:: Records supplied ::
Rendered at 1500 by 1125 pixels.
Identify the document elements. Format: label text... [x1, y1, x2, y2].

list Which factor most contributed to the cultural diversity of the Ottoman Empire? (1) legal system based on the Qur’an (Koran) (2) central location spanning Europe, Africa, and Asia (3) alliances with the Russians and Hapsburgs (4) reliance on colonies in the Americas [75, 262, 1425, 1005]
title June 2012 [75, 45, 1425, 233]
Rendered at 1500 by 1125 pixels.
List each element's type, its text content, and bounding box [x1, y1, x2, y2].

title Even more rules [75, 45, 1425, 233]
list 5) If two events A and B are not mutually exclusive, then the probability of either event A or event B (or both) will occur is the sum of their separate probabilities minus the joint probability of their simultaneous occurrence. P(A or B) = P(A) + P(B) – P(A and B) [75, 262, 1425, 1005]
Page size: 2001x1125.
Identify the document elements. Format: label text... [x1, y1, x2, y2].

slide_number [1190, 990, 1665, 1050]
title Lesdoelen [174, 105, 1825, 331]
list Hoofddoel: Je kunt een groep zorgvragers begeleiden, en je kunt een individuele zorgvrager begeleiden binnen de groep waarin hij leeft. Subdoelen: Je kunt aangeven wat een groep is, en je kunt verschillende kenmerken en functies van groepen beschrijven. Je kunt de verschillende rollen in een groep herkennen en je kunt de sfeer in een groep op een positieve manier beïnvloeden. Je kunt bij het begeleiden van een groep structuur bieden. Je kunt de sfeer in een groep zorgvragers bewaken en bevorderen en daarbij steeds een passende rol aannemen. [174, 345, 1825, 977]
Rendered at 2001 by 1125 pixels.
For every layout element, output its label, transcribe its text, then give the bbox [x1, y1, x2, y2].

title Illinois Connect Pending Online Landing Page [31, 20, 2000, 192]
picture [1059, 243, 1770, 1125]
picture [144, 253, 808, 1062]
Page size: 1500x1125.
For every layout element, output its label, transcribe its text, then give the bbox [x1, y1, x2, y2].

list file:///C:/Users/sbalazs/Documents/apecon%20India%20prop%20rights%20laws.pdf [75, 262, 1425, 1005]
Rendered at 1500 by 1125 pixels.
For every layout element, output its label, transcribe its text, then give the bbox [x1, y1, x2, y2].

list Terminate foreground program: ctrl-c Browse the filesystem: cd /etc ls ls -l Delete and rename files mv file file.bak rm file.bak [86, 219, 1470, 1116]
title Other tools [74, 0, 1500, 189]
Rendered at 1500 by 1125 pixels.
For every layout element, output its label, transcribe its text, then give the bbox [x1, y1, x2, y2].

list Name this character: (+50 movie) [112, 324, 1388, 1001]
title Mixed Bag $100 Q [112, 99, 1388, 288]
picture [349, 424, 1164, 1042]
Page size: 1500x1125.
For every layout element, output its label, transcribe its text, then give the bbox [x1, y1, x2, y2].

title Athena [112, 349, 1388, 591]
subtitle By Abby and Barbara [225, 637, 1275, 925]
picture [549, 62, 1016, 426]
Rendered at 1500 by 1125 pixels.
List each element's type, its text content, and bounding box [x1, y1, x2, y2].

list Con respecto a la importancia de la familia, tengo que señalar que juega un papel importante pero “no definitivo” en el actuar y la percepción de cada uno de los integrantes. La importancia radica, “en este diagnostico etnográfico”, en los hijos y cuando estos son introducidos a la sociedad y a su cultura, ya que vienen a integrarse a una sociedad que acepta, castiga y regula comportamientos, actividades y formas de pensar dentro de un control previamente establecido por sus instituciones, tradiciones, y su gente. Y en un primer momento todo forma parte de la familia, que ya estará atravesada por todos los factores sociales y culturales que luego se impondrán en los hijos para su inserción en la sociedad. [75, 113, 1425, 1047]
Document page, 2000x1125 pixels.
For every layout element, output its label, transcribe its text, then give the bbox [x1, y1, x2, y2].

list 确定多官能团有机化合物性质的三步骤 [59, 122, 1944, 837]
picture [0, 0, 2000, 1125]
:::
Exercise prompt >> An exact repeat of the whole listing above is needed; write it out now.

Response >>
Rendered at 1500 by 1125 pixels.
Identify the document elements. Format: label text... [x1, y1, x2, y2].

list Which factor most contributed to the cultural diversity of the Ottoman Empire? (1) legal system based on the Qur’an (Koran) (2) central location spanning Europe, Africa, and Asia (3) alliances with the Russians and Hapsburgs (4) reliance on colonies in the Americas [75, 262, 1425, 1005]
title June 2012 [75, 45, 1425, 233]
Rendered at 1500 by 1125 pixels.
List each element's type, its text content, and bounding box [x1, y1, x2, y2].

title Even more rules [75, 45, 1425, 233]
list 5) If two events A and B are not mutually exclusive, then the probability of either event A or event B (or both) will occur is the sum of their separate probabilities minus the joint probability of their simultaneous occurrence. P(A or B) = P(A) + P(B) – P(A and B) [75, 262, 1425, 1005]
Page size: 2001x1125.
Identify the document elements. Format: label text... [x1, y1, x2, y2].

slide_number [1190, 990, 1665, 1050]
title Lesdoelen [174, 105, 1825, 331]
list Hoofddoel: Je kunt een groep zorgvragers begeleiden, en je kunt een individuele zorgvrager begeleiden binnen de groep waarin hij leeft. Subdoelen: Je kunt aangeven wat een groep is, en je kunt verschillende kenmerken en functies van groepen beschrijven. Je kunt de verschillende rollen in een groep herkennen en je kunt de sfeer in een groep op een positieve manier beïnvloeden. Je kunt bij het begeleiden van een groep structuur bieden. Je kunt de sfeer in een groep zorgvragers bewaken en bevorderen en daarbij steeds een passende rol aannemen. [174, 345, 1825, 977]
Rendered at 2001 by 1125 pixels.
For every layout element, output its label, transcribe its text, then give the bbox [x1, y1, x2, y2].

title Illinois Connect Pending Online Landing Page [31, 20, 2000, 192]
picture [1059, 243, 1770, 1125]
picture [144, 253, 808, 1062]
Page size: 1500x1125.
For every layout element, output its label, transcribe its text, then give the bbox [x1, y1, x2, y2].

list file:///C:/Users/sbalazs/Documents/apecon%20India%20prop%20rights%20laws.pdf [75, 262, 1425, 1005]
Rendered at 1500 by 1125 pixels.
For every layout element, output its label, transcribe its text, then give the bbox [x1, y1, x2, y2].

list Terminate foreground program: ctrl-c Browse the filesystem: cd /etc ls ls -l Delete and rename files mv file file.bak rm file.bak [86, 219, 1470, 1116]
title Other tools [74, 0, 1500, 189]
Rendered at 1500 by 1125 pixels.
For every layout element, output its label, transcribe its text, then give the bbox [x1, y1, x2, y2].

list Name this character: (+50 movie) [112, 324, 1388, 1001]
title Mixed Bag $100 Q [112, 99, 1388, 288]
picture [349, 424, 1164, 1042]
Page size: 1500x1125.
For every layout element, output its label, transcribe its text, then give the bbox [x1, y1, x2, y2].

title Athena [112, 349, 1388, 591]
subtitle By Abby and Barbara [225, 637, 1275, 925]
picture [549, 62, 1016, 426]
Rendered at 1500 by 1125 pixels.
List each element's type, its text content, and bounding box [x1, y1, x2, y2].

list Con respecto a la importancia de la familia, tengo que señalar que juega un papel importante pero “no definitivo” en el actuar y la percepción de cada uno de los integrantes. La importancia radica, “en este diagnostico etnográfico”, en los hijos y cuando estos son introducidos a la sociedad y a su cultura, ya que vienen a integrarse a una sociedad que acepta, castiga y regula comportamientos, actividades y formas de pensar dentro de un control previamente establecido por sus instituciones, tradiciones, y su gente. Y en un primer momento todo forma parte de la familia, que ya estará atravesada por todos los factores sociales y culturales que luego se impondrán en los hijos para su inserción en la sociedad. [75, 113, 1425, 1047]
Document page, 2000x1125 pixels.
For every layout element, output its label, transcribe its text, then give the bbox [x1, y1, x2, y2].

list 确定多官能团有机化合物性质的三步骤 [59, 122, 1944, 837]
picture [0, 0, 2000, 1125]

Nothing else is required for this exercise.